By Steve Sailer
08/15/2020
From Nature:
‘It’s like we’re going back 30 years’: how the coronavirus is gutting diversity in science
The pandemic is sabotaging the careers of researchers from under-represented groups, but institutions can help to staunch the outflow.
Chris Woolston31 JULY 2020
Years of slow improvement in diversity and inclusion in science could come undone because of the COVID-19 crisis. In a June letter to Nature Ecology and Evolution, 19 researchers from around the world warned that job losses during the pandemic might pose “disproportionate existential threats” to researchers from under-represented groups, including women, people from minority ethnic backgrounds and those who are financially disadvantaged.
Co-author Raísa Vieira, an ecologist at the Federal University of Goiás in Goinia, Brazil, says that the pandemic and related political upheavals are already eroding hard-won diversity gains in her home country. “It’s really sad to see what’s happening here,” she says. “It’s like we’re going back 30 years.” As the scientific director of Brazil’s National Association of Graduate Students, she is especially concerned about junior scientists at home and elsewhere. Although the pandemic affects everyone, she and others fear that the pain won’t be evenly distributed. She says it will take a concerted effort by institutions, funders and scientific journals to help ensure that people from under-represented groups can remain in science during the pandemic and beyond.
The pandemic threatens to make UK universities less diverse, says Christopher Jackson, a geologist at Imperial College London. As one of a very few Black Earth-science faculty members in the entire Northern Hemisphere, he’s familiar with the plight of under-represented researchers. He worries that as institutions try to cope with the virus and its consequences, diversity in hiring and promotion will become a low priority. “They’ll say this isn’t the time for progressive measures,” he predicts. “They won’t have the appetite for it. Certain racial and ethnic groups will be the hardest hit.” …
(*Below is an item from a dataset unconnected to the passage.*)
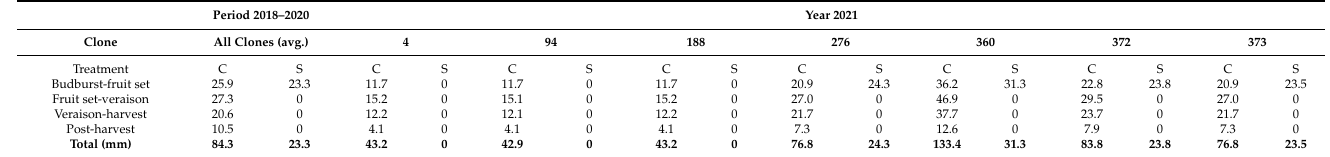
Table 2. Water volume applied for each treatment (control and stress) in each phenological period and total for every year of the experiment (2018–2021). Treatments: C: control; S:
Minority-ethnic scientists in the United States are also having trouble hanging on, says Iris Wagstaff, a director-at-large of the National Organization for the Professional Advancement of Black Chemists and Chemical Engineers, based in Annapolis, Maryland. There are no firm statistics on the financial impacts for different communities, Wagstaff says, but she is very concerned about what she’s hearing from her organization’s members. “Across the board, our students, postdocs and early-career researchers of colour who study science, technology, engineering or maths (STEM) are losing funding, and their job searches are interrupted,” she says.
It’s almost as if during a crisis, people tend to direct money to scientists who can save millions of lives rather than to poseurs who can check privileged race boxes.